PROMPT =>
The word "shoulder" marks the lines to keep; find each one in the data and copy it.

Images with localized body landmarks
-*-*-

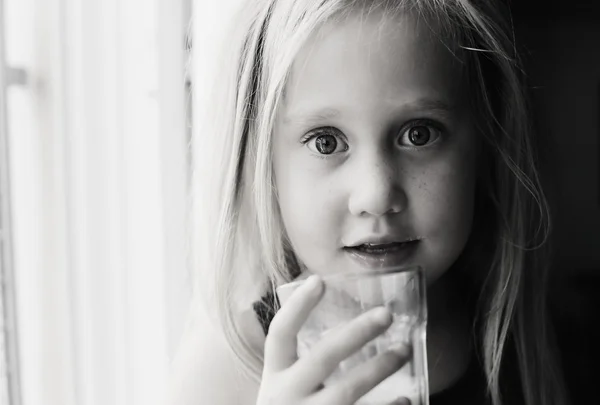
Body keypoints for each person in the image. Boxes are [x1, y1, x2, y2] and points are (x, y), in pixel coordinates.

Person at [166, 0, 571, 404]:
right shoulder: (226, 367)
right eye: (326, 142)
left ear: (486, 144)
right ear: (264, 166)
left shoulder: (525, 334)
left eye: (419, 134)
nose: (376, 194)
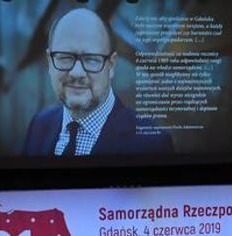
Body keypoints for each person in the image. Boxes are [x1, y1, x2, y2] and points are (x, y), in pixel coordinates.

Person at [21, 8, 174, 157]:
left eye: (91, 59)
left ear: (112, 66)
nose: (77, 73)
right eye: (65, 57)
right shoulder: (39, 126)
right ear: (50, 61)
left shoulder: (151, 145)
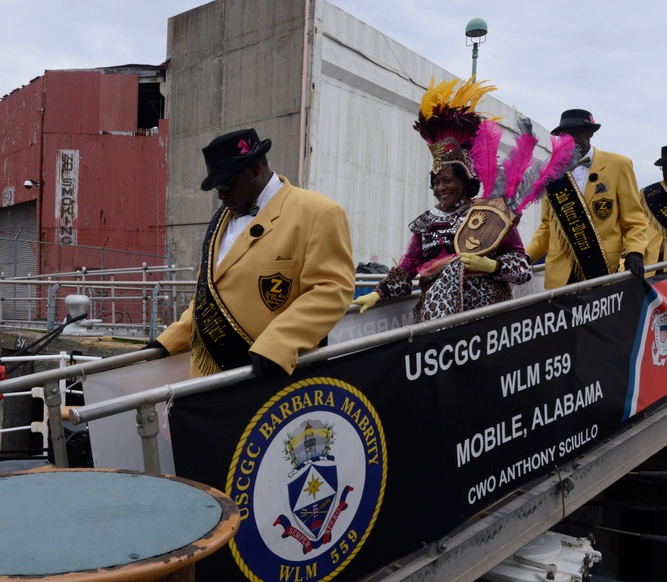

-*-*-

SOLUTION FOR THIS TASK =>
right shoulder: (226, 367)
left shoulder: (525, 334)
right shoulder: (39, 126)
left shoulder: (151, 145)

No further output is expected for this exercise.